▶ [OBIETTIVO] Quali isotopi nomina il brano sul timore che la bomba potesse incendiare l'atmosfera? Elencali tutti con la sigla indicata.

▶ [ESTRATTO DEL TESTO]
Nel periodo precedente al primo test di una bomba nucleare, i fisici erano preoccupati che l’esplosione potesse innescare una reazione a catena in grado di incendiare l’atmosfera e distruggere letteralmente il mondo. Questa preoccupazione era stata sollevata dal fisico teorico Edward Teller durante un incontro di reclutamento in California. Teller temeva che il processo di detonazione di una bomba a fissione potesse comportare un riscaldamento locale rapido dell’atmosfera, in cui, a causa di una possibile mancanza di capacità di raffreddamento, la temperatura potesse salire a tal punto che i nuclei di azoto 14N presenti nell’atmosfera potessero fondersi tra loro o con altri isotopi leggeri presenti, come l’idrogeno 1H, il carbonio 12C o l’ossigeno 16O.
La ricerca di risposte da parte dei fisici del Progetto Manhattan
Il Progetto Manhattan aveva a disposizione i migliori fisici dell’epoca per risolvere questo problema. Nel 1942, J. Robert Oppenheimer si recò in treno da Arthur Compton, premio Nobel e esperto in fisica delle radiazioni, per cercare di ottenere delle risposte. Compton ricordò l’incontro anni dopo, parlando delle paure di Oppenheimer. Compton spiegò che i nuclei di idrogeno sono instabili e possono combinarsi in nuclei di elio con un grande rilascio di energia, come avviene sul sole. Per innescare una tale reazione sarebbe necessaria una temperatura molto alta, ma la temperatura estremamente elevata della bomba atomica potrebbe essere proprio ciò che era necessario per far esplodere l’idrogeno.

▶ [MATERIALE DI PARTENZA]
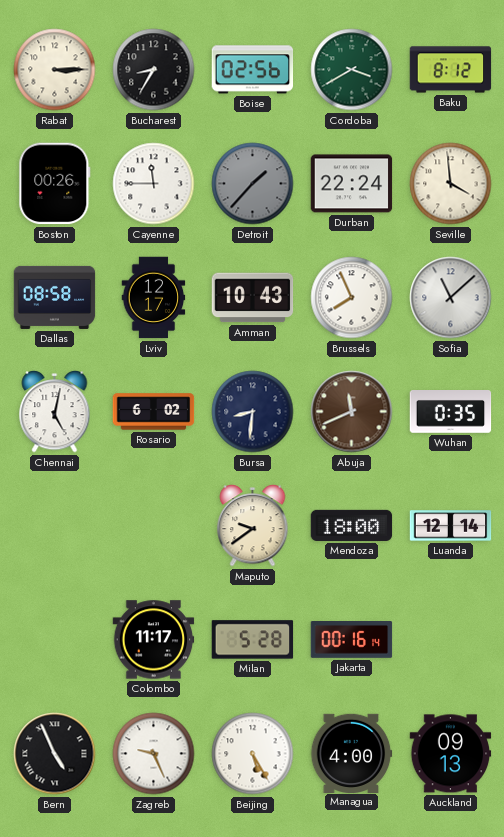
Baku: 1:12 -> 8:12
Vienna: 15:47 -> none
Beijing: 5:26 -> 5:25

▶ [RISULTATO ATTESO]
- azoto 14N
- idrogeno 1H
- carbonio 12C
- ossigeno 16O